The MMFA also registered annually increasing sales figures for MMFA Class 2 products (polymer or polymer-composite substrate with polymer surface layer and/or lacquer). However, due to the growth in members, more producers are now reporting their quantities in Class 2. Compared to Class 1, the regional distribution in Class 2 looks rather different: on the more than 50 million m2, which were sold worldwide by the members in 2017 according to the MMFA extrapolation, around 23 million m2 were sold in North America and almost 22 million m2 in West Europe. In West Europe the MMFA members thus accounted for an almost 40% share of the total market for Class 2 products – and the trend continues to rise.

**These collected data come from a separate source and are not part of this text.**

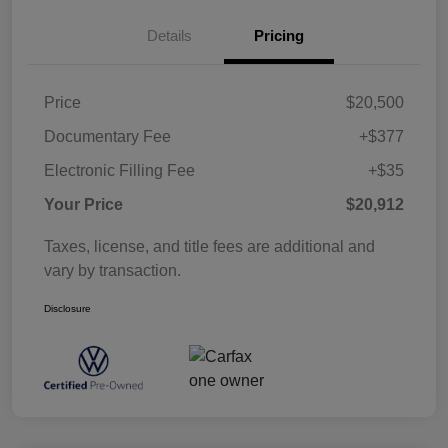
Details
Pricing
Price
$20,500
Documentary Fee
+$377
Electronic Filling Fee
+$35
Your Price
$20,912
Taxes, license, and title fees are additional and
vary by transaction.
Disclosure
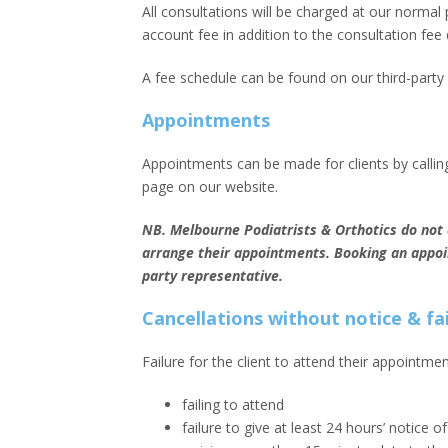
All consultations will be charged at our normal p
account fee in addition to the consultation fee 
A fee schedule can be found on our third-part
Appointments
Appointments can be made for clients by calling
page on our website.
NB. Melbourne Podiatrists & Orthotics do not a
arrange their appointments. Booking an appoint
party representative.
Cancellations without notice & f
Failure for the client to attend their appointm
failing to attend
failure to give at least 24 hours’ notice o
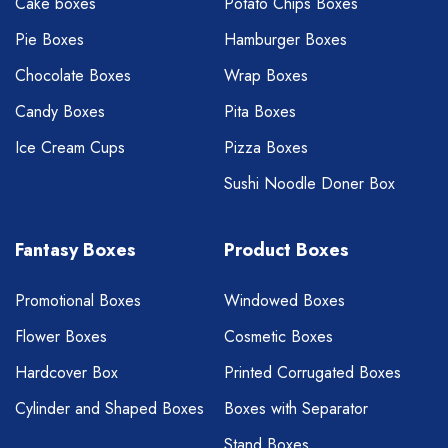
Cake boxes
Potato Chips Boxes
Pie Boxes
Hamburger Boxes
Chocolate Boxes
Wrap Boxes
Candy Boxes
Pita Boxes
Ice Cream Cups
Pizza Boxes
Sushi Noodle Doner Box
Fantasy Boxes
Product Boxes
Promotional Boxes
Windowed Boxes
Flower Boxes
Cosmetic Boxes
Hardcover Box
Printed Corrugated Boxes
Cylinder and Shaped Boxes
Boxes with Separator
Stand Boxes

In the MMFA Class 3 (all other build-ups, which do not fall under Class 1 or 2 or external standards – e.g. organic wear layers or mineral core materials), due to cartel law provisions that affect at least five reporting firms, no data can be published for 2017.

MMFA specifies that Class 1 consists of: all products with wood-based substrates (≥ 65% content of wood particles/fibres in the core) with polymer or cork surface layer (cork thickness > 2.5 mm). Class 2: polymer or polymer-composite substrate with polymer surface layer and/or lacquer. Subclass 2A: LVT click (EN10582 and EN 16511) – hot pressed and/or calendered. Subclass 2B: all other polymer substrates (EPC: expanded polymer core, and SPC: solid polymer core). Class 3: all products not covered by class 1 or 2, or external standards. Class 3, for example, covers modules using a click system and textile surface or those on a mineral core. As of 1 January 2018 the Multilayer Modular Flooring Association has 22 ordinary members, 24 associate members and two sponsor members.